Lagi-lagi aku masuk ke dalam rombongan orang-orang yang tidak aku kenal. Di
hadapanku ada sebuah pintu kamar, tiba-tiba pintu itu di ketuk orang dengan
perlahan dari dalam kamar. Kami kaget, terperanjat berlari. Di belakang kami
ada satu pocong mengikuti, di pojok kiri ruangan terlihat kuntilanak berambut
panjang, ia duduk memperhatikan. Ketukan kamar itu berulang terdengar mendesak,
memaksa. Tiba-tiba terdengar suara yang memerintah, “Buka!” Aku berlari dan
menemukan pintu keluar dengan terengah-engah.
Pedagang
bakso kelihatan masih ramai oleh pembeli. Terlihat motor dan mobil yang senja tadi masih
banyak yang melintas sekarang sudah jarang terlihat hanya satu dua yang berlalu
lalang. Pada jam setengah sepuluh malam seperti ini sudah
tidak ada lagi angkutan umum yang melintas, terpaksa aku menelpon paman untuk
menjemputku pulang.
Ketika
aku pulang dari pasar malam, hanya terlihat satu saja gerobak pedagang soto mie
di dekat pintu masuk. Tukang mie ayam masih melakukan jual beli, dan pembelinya
pun ternyata cukup banyak. Orang-orang terlihat berjalan kembali ke rumahnya
bergerombol, agaknya pengunjung lebih banyak di jalanan menuju pulang daripada
pengunjung yang masih berada di dalam pasar.

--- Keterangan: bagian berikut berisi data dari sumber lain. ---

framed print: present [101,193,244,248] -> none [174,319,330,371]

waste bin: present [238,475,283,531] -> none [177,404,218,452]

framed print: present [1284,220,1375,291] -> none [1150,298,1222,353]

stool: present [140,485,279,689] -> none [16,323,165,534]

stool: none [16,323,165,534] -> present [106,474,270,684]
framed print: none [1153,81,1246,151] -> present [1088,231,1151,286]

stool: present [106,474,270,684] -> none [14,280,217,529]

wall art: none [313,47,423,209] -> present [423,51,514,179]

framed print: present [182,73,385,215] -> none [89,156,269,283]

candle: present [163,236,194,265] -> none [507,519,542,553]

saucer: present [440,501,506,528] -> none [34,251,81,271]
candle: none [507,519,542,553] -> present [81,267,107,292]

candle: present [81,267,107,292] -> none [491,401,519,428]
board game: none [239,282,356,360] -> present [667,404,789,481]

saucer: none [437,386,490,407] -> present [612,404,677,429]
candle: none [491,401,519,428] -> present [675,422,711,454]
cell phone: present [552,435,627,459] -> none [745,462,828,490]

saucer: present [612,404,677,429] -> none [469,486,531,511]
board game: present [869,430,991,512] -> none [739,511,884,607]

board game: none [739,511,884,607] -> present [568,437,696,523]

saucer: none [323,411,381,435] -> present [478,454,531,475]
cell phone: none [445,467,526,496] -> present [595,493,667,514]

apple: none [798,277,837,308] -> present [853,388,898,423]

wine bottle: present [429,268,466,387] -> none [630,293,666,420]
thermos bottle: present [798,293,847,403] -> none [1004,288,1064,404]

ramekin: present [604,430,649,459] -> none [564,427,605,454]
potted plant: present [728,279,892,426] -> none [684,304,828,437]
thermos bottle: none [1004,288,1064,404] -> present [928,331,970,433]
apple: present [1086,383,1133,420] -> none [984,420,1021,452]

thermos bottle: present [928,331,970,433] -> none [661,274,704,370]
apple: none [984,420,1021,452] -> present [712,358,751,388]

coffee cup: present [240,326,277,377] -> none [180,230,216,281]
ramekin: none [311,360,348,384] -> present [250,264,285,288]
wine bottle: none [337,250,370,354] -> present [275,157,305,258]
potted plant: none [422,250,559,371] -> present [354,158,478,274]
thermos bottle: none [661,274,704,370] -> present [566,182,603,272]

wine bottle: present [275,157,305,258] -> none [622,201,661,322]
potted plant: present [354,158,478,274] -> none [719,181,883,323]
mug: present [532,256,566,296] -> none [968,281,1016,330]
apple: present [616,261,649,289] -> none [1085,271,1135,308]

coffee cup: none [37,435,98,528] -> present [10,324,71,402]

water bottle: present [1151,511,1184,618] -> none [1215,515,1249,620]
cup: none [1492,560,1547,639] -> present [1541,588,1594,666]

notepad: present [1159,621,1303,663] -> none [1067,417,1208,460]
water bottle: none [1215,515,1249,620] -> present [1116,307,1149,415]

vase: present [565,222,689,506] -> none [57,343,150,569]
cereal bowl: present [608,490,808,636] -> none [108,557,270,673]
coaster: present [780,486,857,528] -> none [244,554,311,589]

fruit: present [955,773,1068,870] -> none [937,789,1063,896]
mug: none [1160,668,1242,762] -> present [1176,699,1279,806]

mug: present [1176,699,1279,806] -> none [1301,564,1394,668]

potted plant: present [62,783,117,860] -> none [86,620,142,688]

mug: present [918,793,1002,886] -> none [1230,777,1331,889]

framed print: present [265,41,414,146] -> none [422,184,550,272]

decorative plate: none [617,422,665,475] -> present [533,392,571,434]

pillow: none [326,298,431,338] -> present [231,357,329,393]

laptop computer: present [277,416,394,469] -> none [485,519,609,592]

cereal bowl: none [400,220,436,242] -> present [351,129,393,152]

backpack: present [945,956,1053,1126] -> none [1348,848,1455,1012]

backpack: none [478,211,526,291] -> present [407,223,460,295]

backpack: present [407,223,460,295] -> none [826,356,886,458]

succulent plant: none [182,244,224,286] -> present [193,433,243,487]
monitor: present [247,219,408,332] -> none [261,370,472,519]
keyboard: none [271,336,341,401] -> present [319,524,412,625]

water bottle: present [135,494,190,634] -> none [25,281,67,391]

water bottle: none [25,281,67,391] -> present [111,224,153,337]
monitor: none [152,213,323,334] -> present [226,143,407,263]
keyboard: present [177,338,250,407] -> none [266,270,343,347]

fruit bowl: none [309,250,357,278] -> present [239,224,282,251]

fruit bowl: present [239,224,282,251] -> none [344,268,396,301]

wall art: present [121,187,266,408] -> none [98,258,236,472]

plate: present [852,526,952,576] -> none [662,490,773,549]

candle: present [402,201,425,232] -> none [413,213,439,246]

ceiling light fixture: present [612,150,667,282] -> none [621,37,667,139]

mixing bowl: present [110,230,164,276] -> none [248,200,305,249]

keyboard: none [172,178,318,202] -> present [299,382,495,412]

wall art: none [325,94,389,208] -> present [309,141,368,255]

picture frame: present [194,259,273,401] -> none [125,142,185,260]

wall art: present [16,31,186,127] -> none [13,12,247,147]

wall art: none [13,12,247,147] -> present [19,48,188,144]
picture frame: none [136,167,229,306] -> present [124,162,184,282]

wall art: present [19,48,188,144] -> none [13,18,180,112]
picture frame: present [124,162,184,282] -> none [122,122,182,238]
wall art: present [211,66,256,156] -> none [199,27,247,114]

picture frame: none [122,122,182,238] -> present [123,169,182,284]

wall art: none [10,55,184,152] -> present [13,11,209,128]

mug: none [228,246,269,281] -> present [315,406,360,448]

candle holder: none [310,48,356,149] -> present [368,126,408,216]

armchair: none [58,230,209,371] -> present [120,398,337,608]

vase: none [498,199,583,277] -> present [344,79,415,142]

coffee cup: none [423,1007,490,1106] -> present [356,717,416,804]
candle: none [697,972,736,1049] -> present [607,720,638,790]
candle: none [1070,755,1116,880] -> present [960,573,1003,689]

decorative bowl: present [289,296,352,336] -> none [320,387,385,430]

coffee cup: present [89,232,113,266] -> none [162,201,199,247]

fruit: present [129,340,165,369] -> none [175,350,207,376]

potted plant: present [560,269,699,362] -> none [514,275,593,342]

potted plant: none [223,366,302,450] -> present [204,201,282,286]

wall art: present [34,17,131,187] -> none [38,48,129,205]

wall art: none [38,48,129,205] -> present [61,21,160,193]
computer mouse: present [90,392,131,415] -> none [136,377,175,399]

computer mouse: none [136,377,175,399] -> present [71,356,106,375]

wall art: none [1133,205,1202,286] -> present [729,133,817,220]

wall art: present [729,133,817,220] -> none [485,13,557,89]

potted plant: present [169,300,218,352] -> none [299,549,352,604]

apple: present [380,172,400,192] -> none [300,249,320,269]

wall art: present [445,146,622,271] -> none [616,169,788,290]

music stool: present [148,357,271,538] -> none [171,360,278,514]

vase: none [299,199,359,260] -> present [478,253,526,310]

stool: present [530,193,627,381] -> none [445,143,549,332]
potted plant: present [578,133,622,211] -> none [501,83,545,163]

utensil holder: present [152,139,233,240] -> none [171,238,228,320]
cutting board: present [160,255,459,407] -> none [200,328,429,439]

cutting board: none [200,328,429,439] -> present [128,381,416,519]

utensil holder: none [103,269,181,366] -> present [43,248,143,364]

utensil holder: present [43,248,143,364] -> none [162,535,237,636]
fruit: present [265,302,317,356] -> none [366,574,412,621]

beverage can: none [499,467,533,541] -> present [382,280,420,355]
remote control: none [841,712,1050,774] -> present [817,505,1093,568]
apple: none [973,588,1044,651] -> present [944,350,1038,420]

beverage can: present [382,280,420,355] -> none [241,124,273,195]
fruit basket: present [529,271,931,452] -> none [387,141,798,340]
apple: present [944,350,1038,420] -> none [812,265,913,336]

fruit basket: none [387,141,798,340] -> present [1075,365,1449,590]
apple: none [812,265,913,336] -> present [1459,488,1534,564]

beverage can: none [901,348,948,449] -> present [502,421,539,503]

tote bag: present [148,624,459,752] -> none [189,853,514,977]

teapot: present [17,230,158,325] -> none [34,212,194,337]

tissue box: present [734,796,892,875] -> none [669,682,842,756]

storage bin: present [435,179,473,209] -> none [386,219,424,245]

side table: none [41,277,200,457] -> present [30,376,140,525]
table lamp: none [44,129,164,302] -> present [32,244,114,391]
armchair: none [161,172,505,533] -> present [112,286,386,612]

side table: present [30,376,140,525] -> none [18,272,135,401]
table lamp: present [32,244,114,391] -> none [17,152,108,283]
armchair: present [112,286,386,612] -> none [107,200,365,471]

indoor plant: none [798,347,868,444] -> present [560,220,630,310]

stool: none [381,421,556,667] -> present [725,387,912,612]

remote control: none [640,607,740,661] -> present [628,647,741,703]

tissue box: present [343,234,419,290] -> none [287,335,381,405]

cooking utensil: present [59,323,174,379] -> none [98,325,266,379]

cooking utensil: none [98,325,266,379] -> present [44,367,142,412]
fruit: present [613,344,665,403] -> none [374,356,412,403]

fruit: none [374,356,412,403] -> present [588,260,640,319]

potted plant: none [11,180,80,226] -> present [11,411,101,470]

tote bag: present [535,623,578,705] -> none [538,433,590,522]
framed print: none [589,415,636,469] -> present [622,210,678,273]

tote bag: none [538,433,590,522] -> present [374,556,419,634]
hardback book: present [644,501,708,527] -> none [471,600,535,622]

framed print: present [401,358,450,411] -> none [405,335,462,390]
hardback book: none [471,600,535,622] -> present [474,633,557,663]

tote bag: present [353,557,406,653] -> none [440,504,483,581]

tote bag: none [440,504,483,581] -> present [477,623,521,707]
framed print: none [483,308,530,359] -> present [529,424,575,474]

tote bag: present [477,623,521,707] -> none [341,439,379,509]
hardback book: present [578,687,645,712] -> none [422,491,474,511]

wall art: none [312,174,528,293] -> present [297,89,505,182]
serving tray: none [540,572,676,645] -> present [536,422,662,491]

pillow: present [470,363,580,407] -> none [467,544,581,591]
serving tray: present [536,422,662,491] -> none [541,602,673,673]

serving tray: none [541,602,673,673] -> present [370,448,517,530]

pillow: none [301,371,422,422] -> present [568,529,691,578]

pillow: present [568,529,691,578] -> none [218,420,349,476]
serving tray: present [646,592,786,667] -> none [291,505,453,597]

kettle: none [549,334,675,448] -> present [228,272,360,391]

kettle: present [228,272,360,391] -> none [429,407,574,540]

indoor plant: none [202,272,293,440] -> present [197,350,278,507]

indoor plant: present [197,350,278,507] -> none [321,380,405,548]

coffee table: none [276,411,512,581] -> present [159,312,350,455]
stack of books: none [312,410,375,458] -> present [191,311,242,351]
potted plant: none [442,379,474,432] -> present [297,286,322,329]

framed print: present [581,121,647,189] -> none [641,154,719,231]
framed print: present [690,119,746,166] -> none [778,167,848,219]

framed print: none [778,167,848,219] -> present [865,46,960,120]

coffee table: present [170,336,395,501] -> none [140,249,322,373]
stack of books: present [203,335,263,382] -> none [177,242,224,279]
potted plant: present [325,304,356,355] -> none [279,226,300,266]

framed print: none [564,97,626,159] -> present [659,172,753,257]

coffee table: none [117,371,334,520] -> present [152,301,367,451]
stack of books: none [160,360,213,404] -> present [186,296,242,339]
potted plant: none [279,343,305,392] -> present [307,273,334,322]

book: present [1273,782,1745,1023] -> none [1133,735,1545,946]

Matahari belum muncul, tetapi hari sudah terang. Sabtu pagi ini terdengar gemericik air hujan dari atas genteng
rumahku. Aku putuskan untuk berkunjung ke rumah nenek yang jaraknya melewati
pasar malam. Aku melewati lapangan sepak bola, rute yang biasa. Di saat sepagi ini anak-anak kecil terlihat bermain sepakbola. Dari
sini, sudah terlihat pasar malam itu, suasana yang terlihat sungguh berbeda
dengan yang kulihat semalam. Para pedagang tidak nampak, yang terlihat hanya terpal-terpal
yang menutupi seluruh gerobak dan pedagang lainnya.
Di
tengah-tengah gemericik hujan ini pasar menjadi becek, terlihat pedagang mulai
berdatangan menyusun papan-papan panjang di sekitar pasar membuatkan jalan
setapak untuk pengunjung malam nanti. Tidak lama kemudian
di sebelah kananku dua orang ibu rumah tangga berjalan sambil berbincang bahwa
pasar malam itu berakhir pada malam ini dan akan diadakan lagi tahun depan seperti biasanya.
Sore nanti pedagang akan membuka kembali dagangannya dan akan banyak
lagi pengunjung datang dan bermain. Esok Hari, berakhirlah sudah pasar
malam yang ramai dan pedagang akan mengemaskan semua dagangan dan komidi
putarnya. Tanah kosong itu akan seperti biasa lagi dijadikan kebun ubi oleh pemiliknya.